Computational Linguistics vs Natural Language Processing
In order to frame my research goals, I’d like to throw my hat in the “Natural Language Processing vs. Computational Linguistics” ring. A great deal of ink has been spilled on the subject, so a bit more spillage can’t hurt.Computational Linguistics
In English, a modifying adjective precedes the noun. Thus, computational linguistics is a form of linguistics. For me, computational linguistics is using computational power as a means to better understand linguistic phenomena. Rather than examining a few dozen sentences, a computer allows a linguist to study thousands or millions of sentences.
Importantly, a computer cannot do anything a human cannot do. A computer just performs human actions billions of times faster than a human. The goal of computational linguistics, in my mind, is to further our understanding of the very human phenomena of language, as practiced by humans. CL just uses the awesome speed of a computer to accelerate this understanding.
As an analogy, computational biology does not aim to reinvent biology. Rather, it harnesses the power of computers to better simulate biological events. Petri dishes are slow and laborious, whereas computers are fast and light. Rather than reinvent the building blocks of life, computational biology aims to better understand it.
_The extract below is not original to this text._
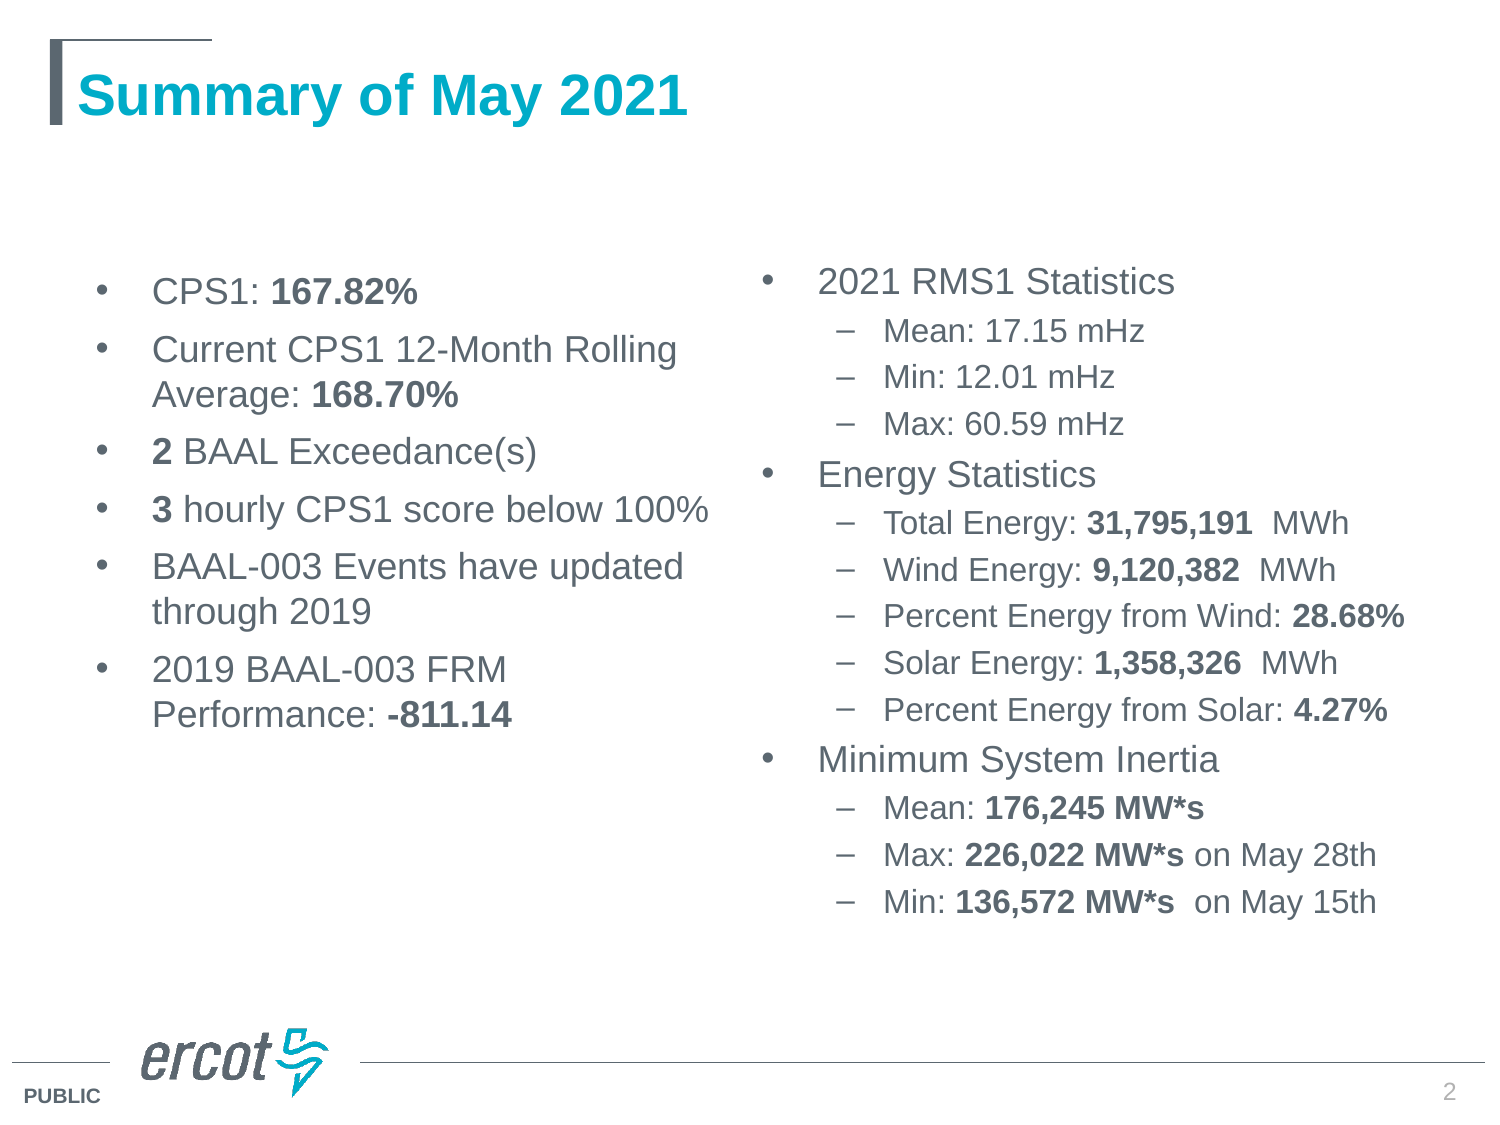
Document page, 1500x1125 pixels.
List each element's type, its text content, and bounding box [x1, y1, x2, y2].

Natural Language Processing
The driving goal of natural language processing (NLP) is to generate and process natural (as opposed to computational) language. This goal really doesn’t take into account how the processing is accomplished. If it’s accomplished using mechanisms similar to human language processing, great! If not, so be it.
As an example, let’s say we invented a microchip that was trillions of times more powerful than the human brain, and this microchip could perfectly parse every natural sentence it encountered. From an NLP perspective, this would be a complete victory, even though the microchip is performing calculations that are known to be impossible for human beings. This isn’t to say that an NLP researcher wouldn’t strive for greater efficiency. Rather, replicating human processes is not the end-goal.
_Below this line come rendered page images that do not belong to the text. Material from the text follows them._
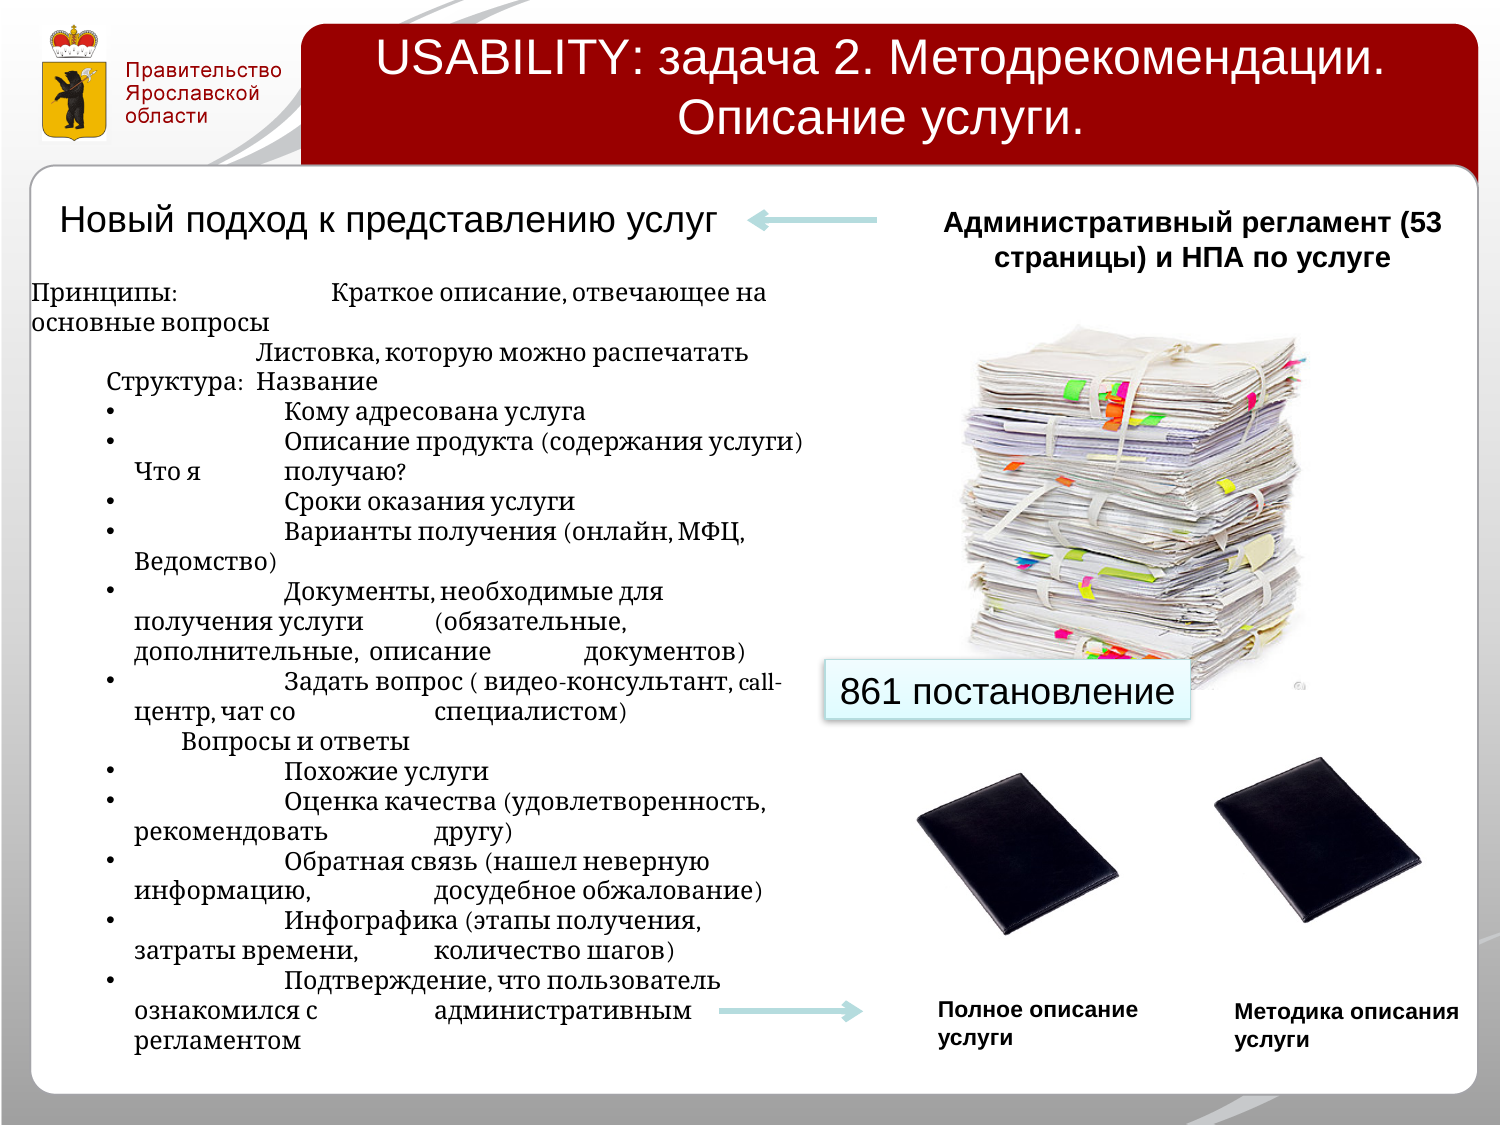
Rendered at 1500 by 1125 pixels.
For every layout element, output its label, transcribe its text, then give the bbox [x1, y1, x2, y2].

picture [0, 0, 1500, 1125]
text_box Административный регламент (53 страницы) и НПА по услуге [885, 196, 1500, 281]
text_box Методика описания услуги [1219, 989, 1482, 1060]
text_box USABILITY: задача 2. Методрекомендации. Описание услуги. [312, 48, 1451, 182]
text_box Новый подход к представлению услуг [44, 187, 745, 248]
text_box Принципы: Краткое описание, отвечающее на основные вопросы Листовка, которую можно распечатать Структура: Название Кому адресована услуга Описание продукта (содержания услуги) Что я получаю? Сроки оказания услуги Варианты получения (онлайн, МФЦ, Ведомство) Документы, необходимые для получения услуги (обязательные, дополнительные, описание документов) Задать вопрос ( видео-консультант, call-центр, чат со специалистом) Вопросы и ответы Похожие услуги Оценка качества (удовлетворенность, рекомендовать другу) Обратная связь (нашел неверную информацию, досудебное обжалование) Инфографика (этапы получения, затраты времени, количество шагов) Подтверждение, что пользователь ознакомился с административным регламентом [16, 268, 820, 1062]
text_box Полное описание услуги [923, 987, 1161, 1058]
text_box 861 постановление [824, 659, 1191, 720]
I still haven’t figured out whether CL and NLP are inextricably interdependent or discrete domains. But I think the answer is…both.
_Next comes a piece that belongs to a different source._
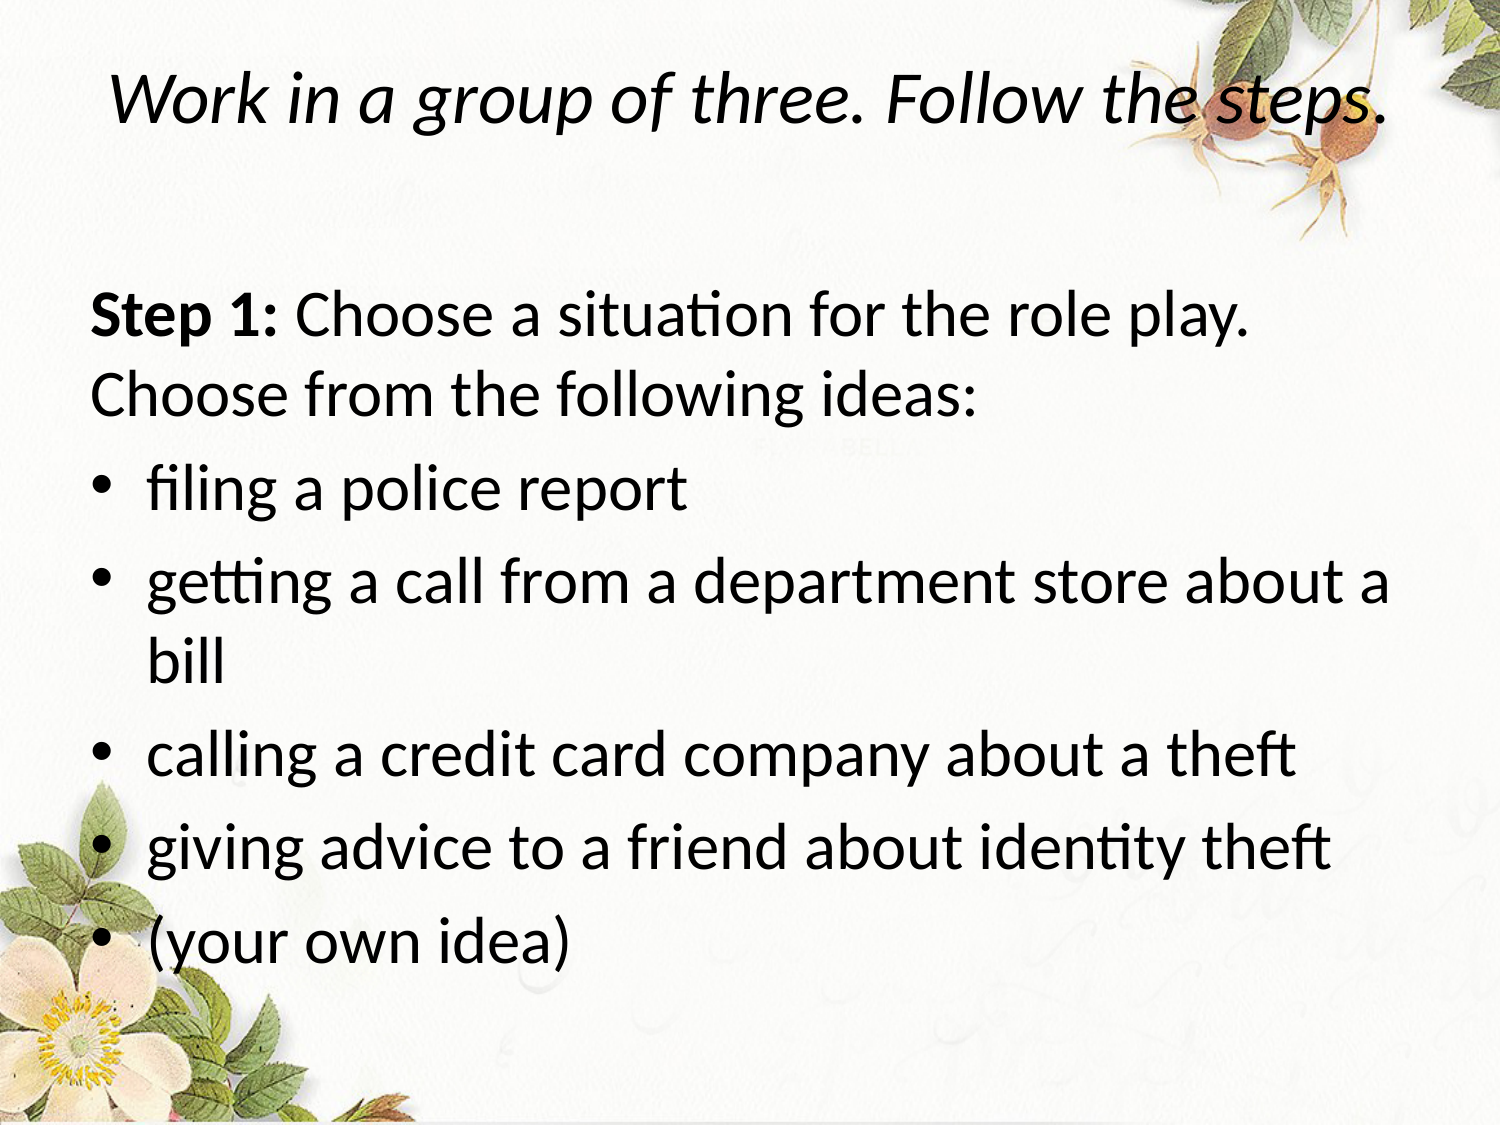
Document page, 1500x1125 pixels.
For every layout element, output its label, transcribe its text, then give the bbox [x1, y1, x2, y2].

list Step 1: Choose a situation for the role play. Choose from the following ideas: filing a police report getting a call from a department store about a bill calling a credit card company about a theft giving advice to a friend about identity theft (your own idea) [75, 262, 1425, 1005]
picture [0, 0, 1500, 1125]
title Work in a group of three. Follow the steps. [75, 45, 1425, 233]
I do not necessarily think that the best NLP solutions will come from mimicking human language processing and I do not think the best insights into language processing will come from more accurate and faster NLP.
We, as humans, are clumsy, emotional and slow, and probably don’t process language in an optimal sense. But perhaps an understanding of how and why we are dumb, emotional and slow will aid NLP research. As Chris Manning reminds us in a fun, short article in Computational Linguistics, early work on neural networks was strongly influenced by David Rumelhart’s work on cognition. My own research into typos and why we make mistakes was originally influenced by some of Rumelhart’s early work, as well.
My primary research goal is to use computational language processing to better elucidate underlying cognition. But a closely-tied, secondary research goal is to improve NLP and machine learning solely to make computers better at processing human language. There is a lot of overlap in these goals, and maybe my third goal should be to figure out where that overlap starts and ends…
My Erdős number is at most four (A Goodkind to K McKeown to Z Galil to N Alon to P Erdős).
My Bacon-Erdős number is, unfortunately, still undefined.